While Social Security was never intended to fully replace one’s prior earnings, the monthly benefits are foundational to retirement income for most Americans. The age you claim will impact your benefit amount:

  • Age 62 – Earliest age to claim, reduced benefit amount
  • Age 67 – Full retirement age for anyone born in 1960 or later
  • Age 70 – Maximum benefit amount

Your Social Security monthly payment will be based on your lifetime earnings. Sign up for a My Social Security account to view your estimated benefits.

The 4% Withdrawal Rule

A popular guideline for managing retirement portfolio withdrawals is the 4% rule. This advises limiting annual withdrawals to about 4% of your total retirement savings balance initially. So if you had $1 million saved, you would withdraw $40,000 the first year.

This initial withdrawal is then adjusted each year thereafter for inflation. So it might rise to $41,200 in year two if a 3% annual inflation rate is assumed. The 4% rule seeks to provide a steady, inflation-adjusted income stream for 30 years or more.

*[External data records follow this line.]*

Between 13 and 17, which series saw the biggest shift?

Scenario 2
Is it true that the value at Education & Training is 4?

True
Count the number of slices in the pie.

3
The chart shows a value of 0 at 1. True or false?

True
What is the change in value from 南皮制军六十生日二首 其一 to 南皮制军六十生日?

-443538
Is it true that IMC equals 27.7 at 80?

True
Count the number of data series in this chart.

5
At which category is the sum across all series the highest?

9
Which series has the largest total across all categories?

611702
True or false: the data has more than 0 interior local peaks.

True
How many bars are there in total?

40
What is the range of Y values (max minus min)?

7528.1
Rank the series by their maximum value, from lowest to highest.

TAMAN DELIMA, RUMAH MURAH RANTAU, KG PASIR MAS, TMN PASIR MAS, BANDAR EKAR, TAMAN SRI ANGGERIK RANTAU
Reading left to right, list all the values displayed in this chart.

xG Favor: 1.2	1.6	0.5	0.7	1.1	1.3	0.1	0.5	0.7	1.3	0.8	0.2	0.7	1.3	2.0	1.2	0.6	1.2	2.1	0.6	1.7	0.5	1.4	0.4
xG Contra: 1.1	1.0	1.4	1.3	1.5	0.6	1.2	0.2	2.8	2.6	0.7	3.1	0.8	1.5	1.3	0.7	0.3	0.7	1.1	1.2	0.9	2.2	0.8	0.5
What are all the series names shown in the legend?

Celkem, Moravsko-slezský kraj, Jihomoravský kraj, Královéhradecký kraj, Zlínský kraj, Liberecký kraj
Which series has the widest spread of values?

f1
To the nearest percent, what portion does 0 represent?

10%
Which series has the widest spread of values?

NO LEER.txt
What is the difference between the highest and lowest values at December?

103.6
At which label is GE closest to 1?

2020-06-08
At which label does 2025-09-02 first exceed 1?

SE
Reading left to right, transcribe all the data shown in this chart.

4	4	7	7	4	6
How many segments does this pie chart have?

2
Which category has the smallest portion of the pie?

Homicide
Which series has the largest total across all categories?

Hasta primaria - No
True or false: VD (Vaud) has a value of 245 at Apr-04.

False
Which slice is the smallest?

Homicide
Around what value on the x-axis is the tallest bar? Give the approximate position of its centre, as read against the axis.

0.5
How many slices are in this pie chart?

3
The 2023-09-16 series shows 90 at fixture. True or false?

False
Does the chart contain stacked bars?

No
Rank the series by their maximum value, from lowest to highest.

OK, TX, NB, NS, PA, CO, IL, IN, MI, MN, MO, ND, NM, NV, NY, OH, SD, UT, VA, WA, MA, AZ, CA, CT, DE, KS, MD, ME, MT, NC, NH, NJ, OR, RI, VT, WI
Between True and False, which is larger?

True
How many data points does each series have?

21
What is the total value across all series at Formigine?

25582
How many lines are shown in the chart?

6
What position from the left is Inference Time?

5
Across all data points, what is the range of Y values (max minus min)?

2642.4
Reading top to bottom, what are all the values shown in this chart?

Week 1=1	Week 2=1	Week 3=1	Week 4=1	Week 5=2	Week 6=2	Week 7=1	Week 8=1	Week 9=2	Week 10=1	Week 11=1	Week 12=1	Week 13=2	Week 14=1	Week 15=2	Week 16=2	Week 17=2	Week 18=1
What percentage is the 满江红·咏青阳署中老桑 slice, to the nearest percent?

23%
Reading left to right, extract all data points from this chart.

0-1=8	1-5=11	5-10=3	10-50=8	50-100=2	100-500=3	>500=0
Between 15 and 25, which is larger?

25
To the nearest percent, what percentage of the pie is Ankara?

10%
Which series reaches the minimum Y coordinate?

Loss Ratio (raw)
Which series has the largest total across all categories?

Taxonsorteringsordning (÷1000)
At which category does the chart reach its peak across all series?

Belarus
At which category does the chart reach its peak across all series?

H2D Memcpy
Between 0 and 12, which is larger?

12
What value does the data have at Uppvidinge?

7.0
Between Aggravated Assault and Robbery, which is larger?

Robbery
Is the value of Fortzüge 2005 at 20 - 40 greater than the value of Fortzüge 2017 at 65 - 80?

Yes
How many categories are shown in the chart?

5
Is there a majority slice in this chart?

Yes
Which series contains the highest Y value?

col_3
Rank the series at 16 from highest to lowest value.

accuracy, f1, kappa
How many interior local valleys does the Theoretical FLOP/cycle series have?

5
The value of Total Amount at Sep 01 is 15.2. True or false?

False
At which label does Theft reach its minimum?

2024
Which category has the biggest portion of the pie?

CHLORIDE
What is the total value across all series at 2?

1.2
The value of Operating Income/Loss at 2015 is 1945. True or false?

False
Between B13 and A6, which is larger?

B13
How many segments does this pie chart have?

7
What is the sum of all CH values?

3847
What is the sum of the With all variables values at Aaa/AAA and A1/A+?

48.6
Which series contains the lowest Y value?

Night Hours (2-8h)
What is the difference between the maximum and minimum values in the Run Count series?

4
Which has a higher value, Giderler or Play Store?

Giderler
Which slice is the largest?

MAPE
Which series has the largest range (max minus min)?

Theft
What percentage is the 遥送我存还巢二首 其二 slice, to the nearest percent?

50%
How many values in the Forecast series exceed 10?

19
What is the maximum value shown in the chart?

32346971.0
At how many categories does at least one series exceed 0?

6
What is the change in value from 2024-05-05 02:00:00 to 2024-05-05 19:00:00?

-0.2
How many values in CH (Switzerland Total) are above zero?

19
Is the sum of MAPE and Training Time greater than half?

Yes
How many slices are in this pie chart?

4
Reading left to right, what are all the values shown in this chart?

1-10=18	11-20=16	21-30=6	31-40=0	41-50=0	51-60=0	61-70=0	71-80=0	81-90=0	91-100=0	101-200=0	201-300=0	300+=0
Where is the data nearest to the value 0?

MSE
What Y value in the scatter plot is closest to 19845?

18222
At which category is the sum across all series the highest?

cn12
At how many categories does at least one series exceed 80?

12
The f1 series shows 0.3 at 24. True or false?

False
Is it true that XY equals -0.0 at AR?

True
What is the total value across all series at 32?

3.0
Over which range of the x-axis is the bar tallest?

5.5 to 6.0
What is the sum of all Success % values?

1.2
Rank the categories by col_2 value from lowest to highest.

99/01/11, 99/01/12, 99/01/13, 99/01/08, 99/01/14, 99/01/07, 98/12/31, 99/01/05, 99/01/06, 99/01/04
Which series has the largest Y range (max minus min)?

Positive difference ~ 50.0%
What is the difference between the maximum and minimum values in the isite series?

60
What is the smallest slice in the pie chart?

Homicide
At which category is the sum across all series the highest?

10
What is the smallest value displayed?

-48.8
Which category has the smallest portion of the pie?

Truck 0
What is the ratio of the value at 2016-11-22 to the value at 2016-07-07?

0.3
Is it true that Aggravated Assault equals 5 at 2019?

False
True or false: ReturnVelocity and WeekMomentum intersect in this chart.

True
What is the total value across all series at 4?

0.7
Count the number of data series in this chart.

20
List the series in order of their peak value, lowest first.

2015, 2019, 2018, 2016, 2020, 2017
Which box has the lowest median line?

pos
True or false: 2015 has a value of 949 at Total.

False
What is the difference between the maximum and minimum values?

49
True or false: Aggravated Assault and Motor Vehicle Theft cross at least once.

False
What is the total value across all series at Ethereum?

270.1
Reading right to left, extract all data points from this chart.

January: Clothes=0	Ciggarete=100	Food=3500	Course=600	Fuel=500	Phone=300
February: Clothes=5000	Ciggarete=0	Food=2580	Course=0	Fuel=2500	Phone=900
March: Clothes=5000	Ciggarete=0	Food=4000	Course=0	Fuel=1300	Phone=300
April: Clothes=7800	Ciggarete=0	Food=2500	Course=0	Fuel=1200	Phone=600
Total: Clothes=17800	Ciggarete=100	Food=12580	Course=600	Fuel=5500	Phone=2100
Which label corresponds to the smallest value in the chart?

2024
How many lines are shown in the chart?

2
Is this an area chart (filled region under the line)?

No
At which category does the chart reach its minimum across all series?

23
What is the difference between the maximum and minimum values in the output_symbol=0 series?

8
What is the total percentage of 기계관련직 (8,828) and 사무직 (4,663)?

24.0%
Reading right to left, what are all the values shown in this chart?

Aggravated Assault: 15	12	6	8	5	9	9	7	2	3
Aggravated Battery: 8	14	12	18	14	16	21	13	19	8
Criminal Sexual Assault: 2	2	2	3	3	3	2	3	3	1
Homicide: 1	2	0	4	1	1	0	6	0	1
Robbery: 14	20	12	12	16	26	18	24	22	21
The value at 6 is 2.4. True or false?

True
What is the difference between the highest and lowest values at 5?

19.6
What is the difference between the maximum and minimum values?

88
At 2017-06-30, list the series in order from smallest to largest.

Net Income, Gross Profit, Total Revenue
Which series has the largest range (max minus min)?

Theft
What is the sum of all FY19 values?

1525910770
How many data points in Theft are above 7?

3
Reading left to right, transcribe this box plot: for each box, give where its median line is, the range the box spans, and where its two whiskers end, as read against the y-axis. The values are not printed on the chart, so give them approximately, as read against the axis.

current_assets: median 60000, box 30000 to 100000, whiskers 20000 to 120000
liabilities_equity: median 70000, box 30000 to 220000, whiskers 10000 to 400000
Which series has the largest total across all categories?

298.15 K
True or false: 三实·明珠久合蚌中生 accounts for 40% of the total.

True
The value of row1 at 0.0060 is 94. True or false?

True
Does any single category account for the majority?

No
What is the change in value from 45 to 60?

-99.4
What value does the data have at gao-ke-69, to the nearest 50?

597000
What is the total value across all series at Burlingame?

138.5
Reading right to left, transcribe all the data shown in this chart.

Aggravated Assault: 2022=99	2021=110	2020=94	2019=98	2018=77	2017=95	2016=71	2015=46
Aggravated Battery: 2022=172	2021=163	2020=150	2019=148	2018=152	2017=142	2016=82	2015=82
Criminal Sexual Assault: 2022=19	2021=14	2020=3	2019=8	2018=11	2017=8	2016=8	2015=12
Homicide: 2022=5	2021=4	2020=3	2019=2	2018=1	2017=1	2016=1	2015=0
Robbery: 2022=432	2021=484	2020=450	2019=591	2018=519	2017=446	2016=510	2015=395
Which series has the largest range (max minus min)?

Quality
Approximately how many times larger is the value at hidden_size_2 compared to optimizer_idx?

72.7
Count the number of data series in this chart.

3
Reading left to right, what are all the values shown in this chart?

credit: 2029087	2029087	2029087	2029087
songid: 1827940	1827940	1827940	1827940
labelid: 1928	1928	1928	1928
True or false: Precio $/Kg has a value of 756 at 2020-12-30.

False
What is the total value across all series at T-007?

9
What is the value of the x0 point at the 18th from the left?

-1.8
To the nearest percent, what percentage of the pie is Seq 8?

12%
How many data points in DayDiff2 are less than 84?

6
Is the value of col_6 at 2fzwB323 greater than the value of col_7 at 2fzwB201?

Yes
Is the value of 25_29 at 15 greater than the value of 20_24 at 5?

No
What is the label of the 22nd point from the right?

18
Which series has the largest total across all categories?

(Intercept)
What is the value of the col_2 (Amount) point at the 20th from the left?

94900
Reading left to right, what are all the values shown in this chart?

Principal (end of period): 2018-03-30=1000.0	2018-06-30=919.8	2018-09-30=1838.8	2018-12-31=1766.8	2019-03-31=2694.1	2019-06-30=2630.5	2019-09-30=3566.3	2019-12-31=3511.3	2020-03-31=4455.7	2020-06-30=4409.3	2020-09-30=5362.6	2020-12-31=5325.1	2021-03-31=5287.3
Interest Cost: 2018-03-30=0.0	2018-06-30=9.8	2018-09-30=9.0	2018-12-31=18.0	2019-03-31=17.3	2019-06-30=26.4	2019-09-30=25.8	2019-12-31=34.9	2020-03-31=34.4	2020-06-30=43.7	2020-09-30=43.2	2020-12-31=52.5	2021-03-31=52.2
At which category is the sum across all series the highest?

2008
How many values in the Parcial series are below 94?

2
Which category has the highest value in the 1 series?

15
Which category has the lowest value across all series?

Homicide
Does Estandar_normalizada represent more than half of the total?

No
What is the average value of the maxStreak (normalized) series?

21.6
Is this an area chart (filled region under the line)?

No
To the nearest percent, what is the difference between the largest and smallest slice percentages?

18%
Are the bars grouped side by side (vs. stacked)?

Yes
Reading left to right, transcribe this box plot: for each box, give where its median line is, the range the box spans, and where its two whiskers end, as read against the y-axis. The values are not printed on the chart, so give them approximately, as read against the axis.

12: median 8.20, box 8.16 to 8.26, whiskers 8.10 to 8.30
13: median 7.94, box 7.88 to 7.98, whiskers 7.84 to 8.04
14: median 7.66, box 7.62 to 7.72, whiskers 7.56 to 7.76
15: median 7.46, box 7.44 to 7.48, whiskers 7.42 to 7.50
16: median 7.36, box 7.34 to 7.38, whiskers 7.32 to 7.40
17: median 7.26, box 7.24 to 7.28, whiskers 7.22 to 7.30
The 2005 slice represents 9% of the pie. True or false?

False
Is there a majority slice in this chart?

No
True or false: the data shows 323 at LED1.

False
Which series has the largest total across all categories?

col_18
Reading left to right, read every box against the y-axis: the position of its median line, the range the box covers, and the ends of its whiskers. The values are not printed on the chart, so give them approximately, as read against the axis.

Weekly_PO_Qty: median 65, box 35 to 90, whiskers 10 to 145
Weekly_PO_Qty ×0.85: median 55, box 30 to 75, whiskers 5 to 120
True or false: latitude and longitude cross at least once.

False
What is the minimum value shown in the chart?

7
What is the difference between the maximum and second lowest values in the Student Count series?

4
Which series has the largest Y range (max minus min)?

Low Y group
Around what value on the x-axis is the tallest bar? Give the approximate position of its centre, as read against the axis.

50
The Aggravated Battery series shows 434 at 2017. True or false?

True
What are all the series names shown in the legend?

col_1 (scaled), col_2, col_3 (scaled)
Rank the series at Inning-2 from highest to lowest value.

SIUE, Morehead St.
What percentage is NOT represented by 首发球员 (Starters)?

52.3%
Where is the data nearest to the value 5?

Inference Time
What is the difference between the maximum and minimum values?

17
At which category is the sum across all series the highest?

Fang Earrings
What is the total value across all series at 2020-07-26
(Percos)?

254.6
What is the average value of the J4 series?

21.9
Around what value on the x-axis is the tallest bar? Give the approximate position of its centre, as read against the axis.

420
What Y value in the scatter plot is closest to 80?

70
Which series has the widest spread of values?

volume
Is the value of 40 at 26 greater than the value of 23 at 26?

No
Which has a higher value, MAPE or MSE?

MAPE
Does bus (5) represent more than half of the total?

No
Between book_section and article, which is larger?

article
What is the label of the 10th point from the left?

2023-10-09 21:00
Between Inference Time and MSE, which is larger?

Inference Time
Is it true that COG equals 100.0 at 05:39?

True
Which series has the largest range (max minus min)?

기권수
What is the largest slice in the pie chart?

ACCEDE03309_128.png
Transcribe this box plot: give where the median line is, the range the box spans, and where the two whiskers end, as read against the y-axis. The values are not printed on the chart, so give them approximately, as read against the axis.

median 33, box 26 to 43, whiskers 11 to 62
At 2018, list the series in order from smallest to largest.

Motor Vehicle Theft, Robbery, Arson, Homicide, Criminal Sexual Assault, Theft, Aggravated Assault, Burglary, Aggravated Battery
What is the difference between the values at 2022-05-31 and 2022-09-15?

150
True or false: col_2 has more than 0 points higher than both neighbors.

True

However, this rule was developed in the 1990s and some experts argue that following it today is too aggressive given lower bond yields and ahead-of-inflation healthcare cost increases. A lower initial withdrawal rate around 3% may be more prudent.

Getting Help from a Financial Planner

If you are still unsure what percentage of your salary you should be saving for retirement after considering all of these factors, a consultation with a financial planner can help. He or she can review your specific situation, including your retirement lifestyle goals and current progress, and then offer personalized advice on saving and investing to create a retirement plan customized for your needs.

Conclusion

While 10-15% of your income is a good general target, your ideal retirement savings rate depends on your age, income, desired retirement lifestyle, life expectancy, healthcare costs and other individual circumstances. Use retirement calculators to estimate your needs. Max out contributions to receive full employer matching and take advantage of catch-up contributions after age 50. Consider your projected pension and Social Security benefits. And enlist the help of a financial advisor if needed to craft a customized plan.

Getting started early, consistently saving over time, and investing wisely are key to accumulating enough for a comfortable retirement. With prudent planning, discipline and smart choices, you can build the nest egg you will need.